Unmoved, Perkins also berated the child, whose underwear and shirt were smeared with feces.

Smith then lifted Zymere off the ground by his shirt and used a broken, lime-green broomstick handle to batter his chest and legs “like a rag doll.”

“He was screaming and crying,” she said of her son. Smith dragged Zymere to the bathroom and held him under a frigid shower then bludgeoned him with a curtain rod.

“He was going limp,” Perkins told repulsed jurors. “I figured he was just faking.”

Smith hung the unconscious boy on a hook in his cold, wet clothes. After Perkins plucked him down, Smith threw him toward a bed but missed. Zymere hit the wall and crumpled to the floor.

“What did he look like?” the prosecutor asked.

“Like he was dead,” she replied, coldly.

Smith ordered Perkins to clean up the apartment and read her Bible while he went out to get food. At least a half-hour passed before she checked on Zymere and realized he wasn’t breathing.

She gave him a bath then dressed him and laid him on the bed while she waited for Smith to return.

“What were you thinking about?”O’Connell asked.

“That my baby is dead, and I’m going to be in jail, and I’m in a lot of trouble,” she replied.

Once Smith returned, he told her to take the boy to the hospital and say he was sickened by food poisoning and not to mention that they had ever been in his Harlem apartment, she said.

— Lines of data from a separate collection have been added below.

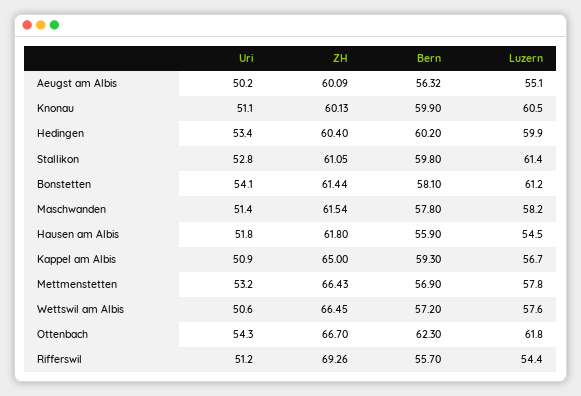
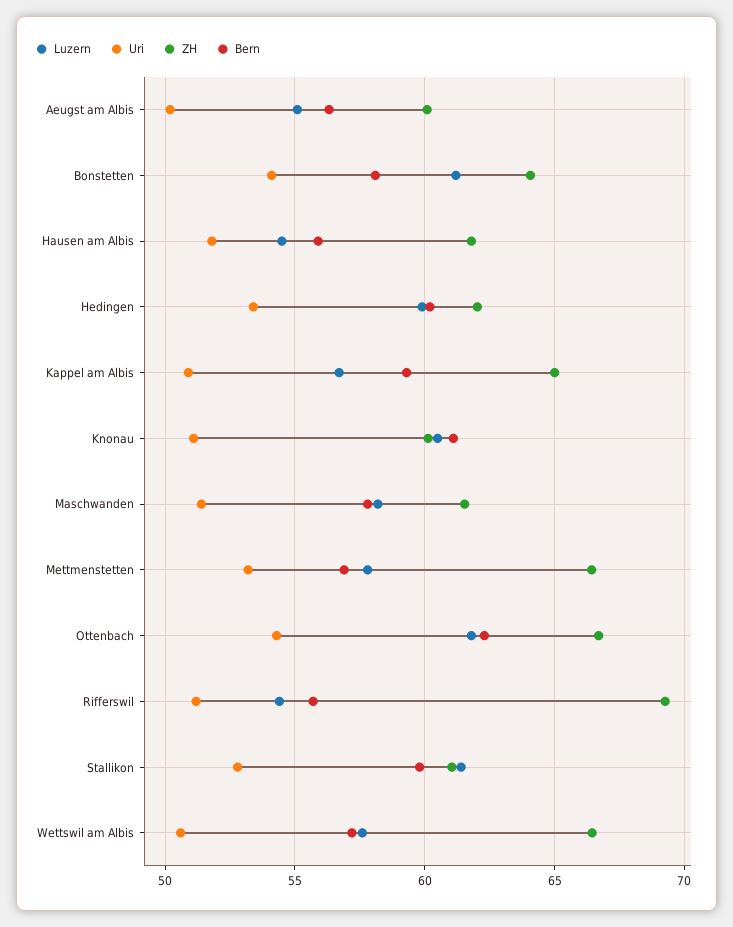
  {
    "Uri": {
      "Aeugst am Albis": 50.2,
      "Knonau": 51.1,
      "Hedingen": 53.4,
      "Stallikon": 52.8,
      "Bonstetten": 54.1,
      "Maschwanden": 51.4,
      "Hausen am Albis": 51.8,
      "Kappel am Albis": 50.9,
      "Mettmenstetten": 53.2,
      "Wettswil am Albis": 50.6,
      "Ottenbach": 54.3,
      "Rifferswil": 51.2
    },
    "ZH": {
      "Aeugst am Albis": 60.09,
      "Knonau": 60.13,
-     "Hedingen": 60.4,
+     "Hedingen": 62,
      "Stallikon": 61.05,
-     "Bonstetten": 61.44,
+     "Bonstetten": 64,
      "Maschwanden": 61.54,
      "Hausen am Albis": 61.8,
      "Kappel am Albis": 65,
      "Mettmenstetten": 66.43,
      "Wettswil am Albis": 66.45,
      "Ottenbach": 66.7,
      "Rifferswil": 69.26
    },
    "Bern": {
      "Aeugst am Albis": 56.32,
-     "Knonau": 59.9,
+     "Knonau": 61,
      "Hedingen": 60.2,
      "Stallikon": 59.8,
      "Bonstetten": 58.1,
      "Maschwanden": 57.8,
      "Hausen am Albis": 55.9,
      "Kappel am Albis": 59.3,
      "Mettmenstetten": 56.9,
      "Wettswil am Albis": 57.2,
      "Ottenbach": 62.3,
      "Rifferswil": 55.7
    },
    "Luzern": {
      "Aeugst am Albis": 55.1,
      "Knonau": 60.5,
      "Hedingen": 59.9,
      "Stallikon": 61.4,
      "Bonstetten": 61.2,
      "Maschwanden": 58.2,
      "Hausen am Albis": 54.5,
      "Kappel am Albis": 56.7,
      "Mettmenstetten": 57.8,
      "Wettswil am Albis": 57.6,
      "Ottenbach": 61.8,
      "Rifferswil": 54.4
    }
  }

She calmly applied her makeup, donned her wig and got dressed — then carried her son’s lifeless body to a cab that drove them to St. Luke’s Hospital.

Once there, she suddenly became hysterical.

“I was just praying he’d come out of whatever he was in, just hoping he’d wake up,” Perkins recalled, sobbing on the stand.

An autopsy revealed that Zymere had sustained more than 30 rib fractures and his entire body was covered in cuts and bruises.

Smith faces up to life in prison if convicted of second-degree murder, manslaughter and other charges.